To account for some of these differences between models, model ensembles can be generated by combining different model outputs together. Ensembles are usually built by averaging the outputs of different component models. Weighted averages can also be used to weight the averages based on model performance.

In the CVA2.0…

We use an ensemble modeling approach for the CVA2.0, following the work of the Alaska Fisheries Science Center (AFSC)’s Groundfish program, recently implimented an ensemble modeling framework for their Essential Fish Habitat work.
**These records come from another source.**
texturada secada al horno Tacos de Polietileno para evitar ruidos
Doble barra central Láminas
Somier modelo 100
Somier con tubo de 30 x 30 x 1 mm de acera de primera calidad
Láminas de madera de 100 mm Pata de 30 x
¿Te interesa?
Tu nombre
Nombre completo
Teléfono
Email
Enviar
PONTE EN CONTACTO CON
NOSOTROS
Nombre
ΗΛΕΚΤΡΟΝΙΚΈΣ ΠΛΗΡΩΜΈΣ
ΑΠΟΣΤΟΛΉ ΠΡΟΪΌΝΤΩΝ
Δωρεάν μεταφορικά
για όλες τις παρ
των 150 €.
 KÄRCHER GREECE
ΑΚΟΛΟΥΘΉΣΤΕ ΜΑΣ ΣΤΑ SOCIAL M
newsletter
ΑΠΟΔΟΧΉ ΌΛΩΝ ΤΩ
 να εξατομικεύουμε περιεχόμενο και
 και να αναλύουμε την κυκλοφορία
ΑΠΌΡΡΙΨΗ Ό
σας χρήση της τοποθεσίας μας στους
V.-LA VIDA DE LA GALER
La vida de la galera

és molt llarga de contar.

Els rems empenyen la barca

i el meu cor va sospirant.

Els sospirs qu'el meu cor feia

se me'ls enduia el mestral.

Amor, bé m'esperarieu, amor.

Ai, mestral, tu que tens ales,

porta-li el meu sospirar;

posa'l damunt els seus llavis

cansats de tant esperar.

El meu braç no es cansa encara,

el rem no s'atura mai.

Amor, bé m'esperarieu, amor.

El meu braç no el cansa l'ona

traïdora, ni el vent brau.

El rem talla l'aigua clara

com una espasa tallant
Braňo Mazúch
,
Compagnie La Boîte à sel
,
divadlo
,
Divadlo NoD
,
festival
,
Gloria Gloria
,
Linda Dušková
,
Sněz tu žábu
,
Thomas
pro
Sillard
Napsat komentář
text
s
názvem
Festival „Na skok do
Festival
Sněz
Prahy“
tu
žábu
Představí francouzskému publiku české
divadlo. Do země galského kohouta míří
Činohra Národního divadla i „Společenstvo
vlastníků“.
Here, we use the following models:

  1. Generalized Additive Model (GAM)
  2. MAXimum ENTropy (MAXENT)
  3. Random Forest with Spatial Interpolation (RFSI)
  4. Boosted Regression Trees (BRTs)
  5. Spatio-temporal Generalized Linear Mixed Models (GLMMs) with sdmTMB

All of these models accept presence/absence data; can be made spatially and temporally explicit, which was important for our analysis; and combine more “traditional” SDM methods such as GAM and MAXENT included in the AFSC’s ensemble with machine learning/decision tree-based models such as RFSI and BRTs. sdmTMB models are similar to other SDM methods common in fisheries work like VAST and tinyVAST. In addition, these or similar models have been used on the Northeast Shelf in previously published works.

We will generate our ensemble model by performing a weighted average on our components’ outputs. Weights will be calculated using the same methods as the AFSC. However, we will use Area under the Curve (AUC) rather than root mean squared error (RMSE) because AUC is a better accuracy metric for presence/absence models than RMSE.